Wednesday marked the 50th anniversary of the March on Washington and Martin Luther King Jr.’s famous “I Have a Dream” speech. That afternoon, while President Obama and other luminaries gathered on the National Mall to commemorate the occasion, Jim DeMint, the president of the Heritage Foundation and a former Republican senator from South Carolina, caused a minor ruckus with this tweet about King and the Affordable Care Act:
The connection isn’t quite as random as it may seem. DeMint was, at the time, in the middle of a national series of town hall meetings designed to whip up enthusiasm to “defund Obamacare”—that is, convince Republicans to pass a budget that funds everything except the health-care law, as a way to weaken and ultimately kill it. DeMint was asked the question during a taping of Greta Van Susteren’s show on Fox News.

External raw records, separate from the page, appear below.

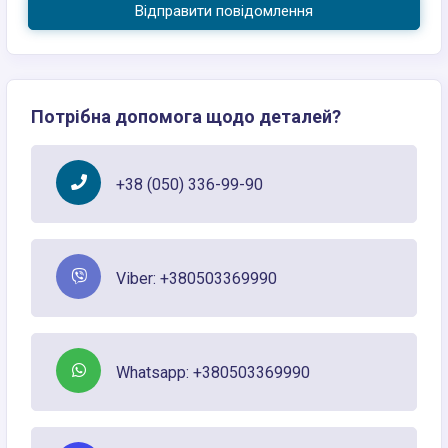
Відправити повідомлення
Потрібна допомога щодо деталей?
+38 (050) 336-99-90
Viber: +380503369990
Whatsapp: +380503369990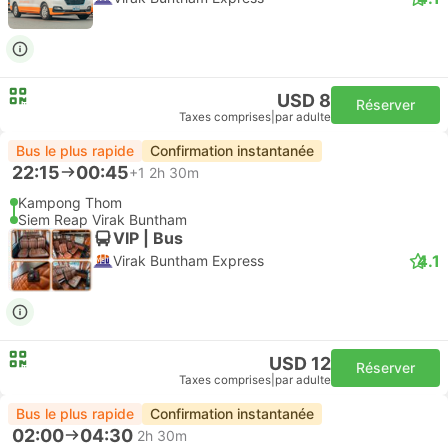
USD 8
Réserver
Taxes comprises
|
par adulte
Bus le plus rapide
Confirmation instantanée
22:15
00:45
+1
2h 30m
Kampong Thom
Siem Reap Virak Buntham
VIP | Bus
4.1
Virak Buntham Express
USD 12
Réserver
Taxes comprises
|
par adulte
Bus le plus rapide
Confirmation instantanée
02:00
04:30
2h 30m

Still: pretty random! Implicit in the tweet is the suggestion that King would not have supported Obamacare. Yesterday, I had a chance to talk with DeMint and asked him to elaborate. Here’s what he told me:
Since you tweeted about it, do you think King would have supported Obamacare?
DeMint: No one can speak for him, and it’s really not fair to project.
It’s an intriguing question!
DeMint: I think if he was talking about freedom—and I believe that he believed in free markets—I think he would have resisted this huge growth in dependency on government, and what the welfare state has done to destroy the family. Because he still had strong spiritual and moral overtones. You talk about character.
I know a lot of people would be offended if I tried to give an opinion for him, and I’m really not doing that. But from what I see of his speeches is he was looking for freedom to have equal opportunity for everyone to go out on a playing field and see what they could do. I just don’t think he would buy into this dependency state that the left is pushing.
Meaning Obamacare?
DeMint: Right.
* * *
Interesting exchange. Not being familiar myself with King’s views on health insurance, I was content simply to blog it. But my eagle-eyed editor, Aaron Rutkoff, passed along this quote from a 1966 speech King gave to the Medical Committee for Human Rights that suggests he might have been warmer to Obama’s plan than DeMint believes: “Of all the forms of inequality, injustice in health care is the most shocking and inhumane.”